Fue en uno de esos recovecos donde la vi por primera vez follando con Yerai. Para mí fue violento, estaba acostumbrado a verla desnuda pero nunca la había visto de esa manera. Las miradas de entendimiento que intercambiaban habían pasado desapercibidas por completo para mí, no las entendía. Ahora sí sé lo que significaban. Recuerdo como instintivamente mi mano se fue hacia los pantalones, mi polla empezó a endurecerse como cuando ojeaba aquella revista que tenía escondida en el fondo del armario, o como cuando me tocaba por las noches pensando en alguna chica que me gustara. Nunca había follado con ninguna ni me imaginaba que pudiera ser algo así. Yerai y Elena se movían sobre la arena igual que bajo el agua, nadaban entrelazando sus piernas. Cuando yo me imaginaba penetrando a una mujer, me veía tendido sobre ella, entrando y saliendo una y otra vez hasta correrme, pensando que así disfrutaríamos los dos. Viendo cómo tocaba Yerai a mi hermana, cómo movía los dedos dentro y fuera de su coño me hizo pensar que yo no tenía ni idea de cómo tocar a una mujer. Me fascinaba su lenguaje corporal, pero también la expresividad de sus caras.

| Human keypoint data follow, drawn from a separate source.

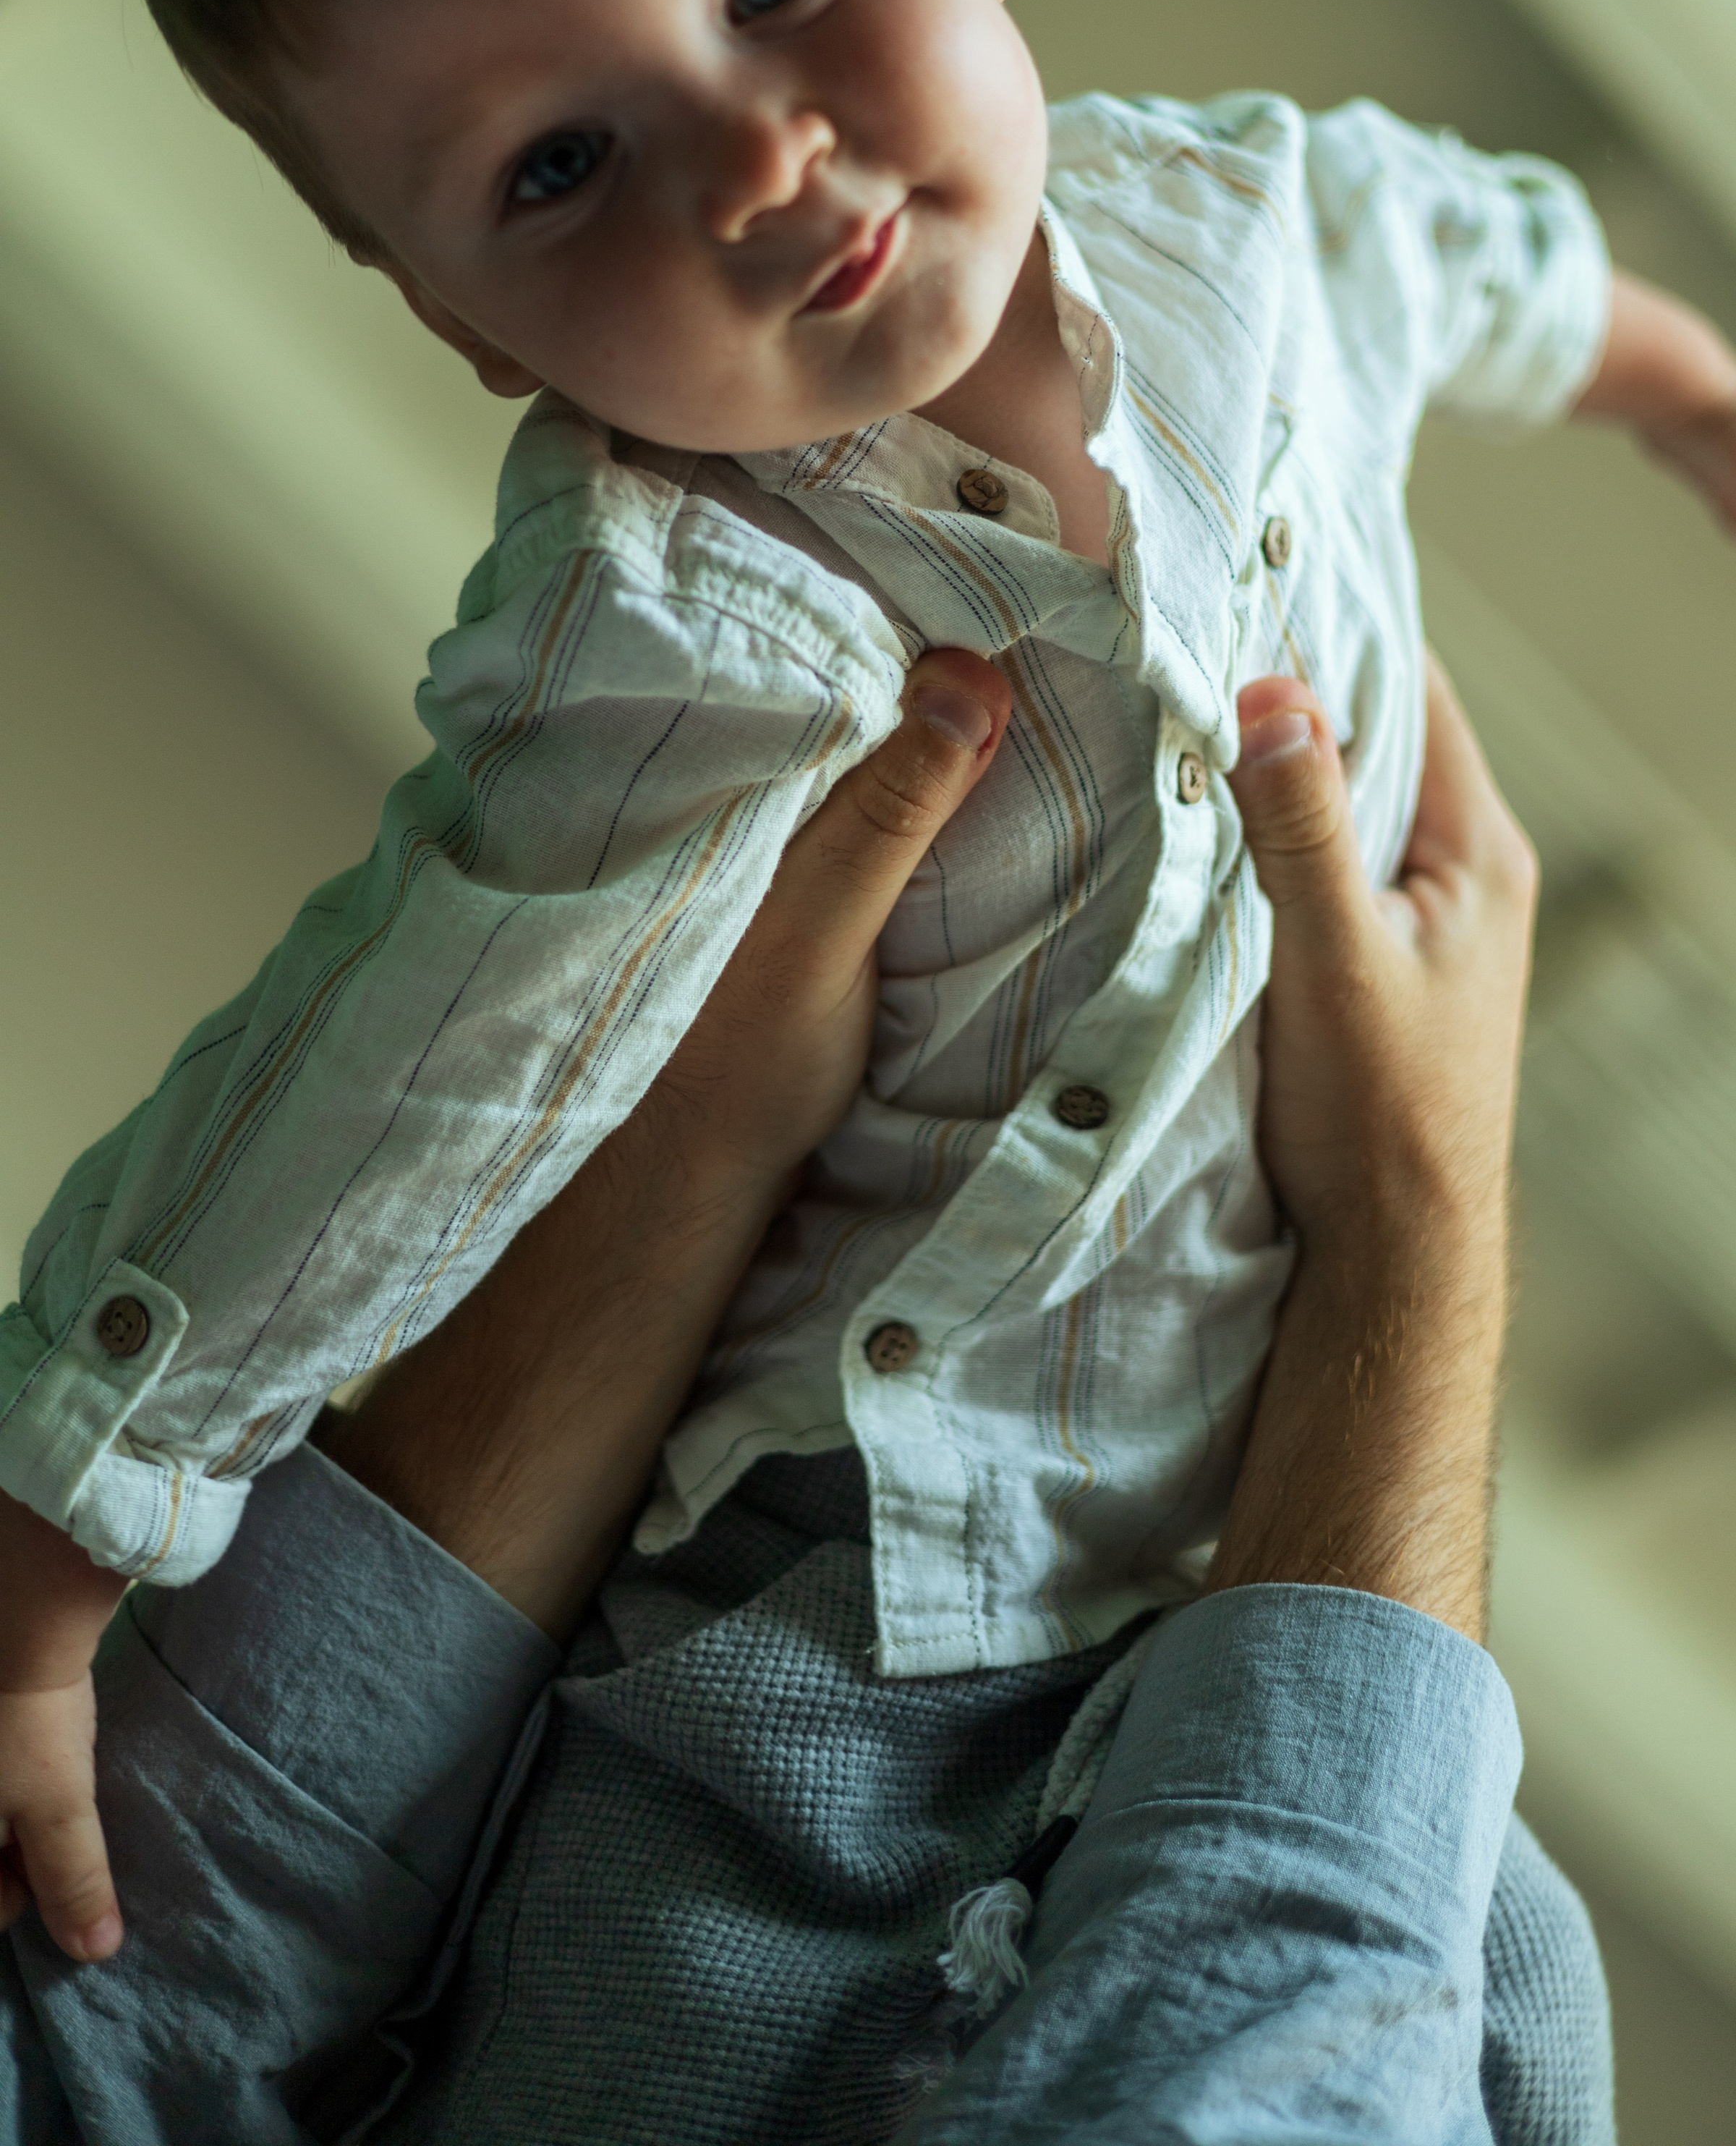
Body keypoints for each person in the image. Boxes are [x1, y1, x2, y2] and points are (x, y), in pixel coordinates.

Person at [1, 0, 1736, 2097]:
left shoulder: (1238, 219)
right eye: (557, 170)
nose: (757, 161)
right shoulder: (664, 628)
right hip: (824, 1628)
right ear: (465, 327)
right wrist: (79, 1502)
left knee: (1484, 1970)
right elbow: (390, 1078)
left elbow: (1480, 251)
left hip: (1204, 1542)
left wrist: (1697, 389)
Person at [1, 650, 1606, 2143]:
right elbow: (1248, 2068)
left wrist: (671, 1168)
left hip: (629, 1619)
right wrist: (1413, 1218)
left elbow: (117, 2027)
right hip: (1276, 1730)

En el pueblo no conocían su historia, quizá el día del accidente y lo que ocurrió después les pudo hacer imaginar, pero yo, que espiaba con frecuencia sus encuentros sabía que aquel recoveco era su refugio, protegía su secreto. Empecé a escribir sobre ello; escribía cosas que aún no había experimentado, sentía que no me hacía falta. Su manera de practicar sexo era mi lenguaje, la playa era mi cuaderno y ellos la tinta de mi pluma. A veces, en la soledad de mi habitación, imaginaba escenas que luego plasmaba sobre el papel cuando me sentaba sobre las rocas y me ponía a escribir.
Una tarde de las que pasábamos juntos en la playa, estando los tres solos, yo estaba escribiendo en el cuaderno mientras ellos nadaban. Tenerlos cerca y estar en esa playa impulsaba mi creatividad. Recuerdo querer desaparecer, hacerme invisible para que ellos comenzaran a practicar ese lenguaje tan particular y yo poder ponerme a escribir sobre ello, allí mismo, observándoles. Me excitaba mucho pensarlo.
Lo que ocurrió nunca lo hubiera imaginado, una ola estrelló a mi hermana contra las rocas y dejó de mover las piernas. El mar tampoco la pudo salvar, tuvimos que esperar horas a que el helicóptero la llevara a un hospital donde pudieran hacer algo por ella. Tampoco ha vuelto a la playa, ahora la mira desde la ventana, sentada en su silla.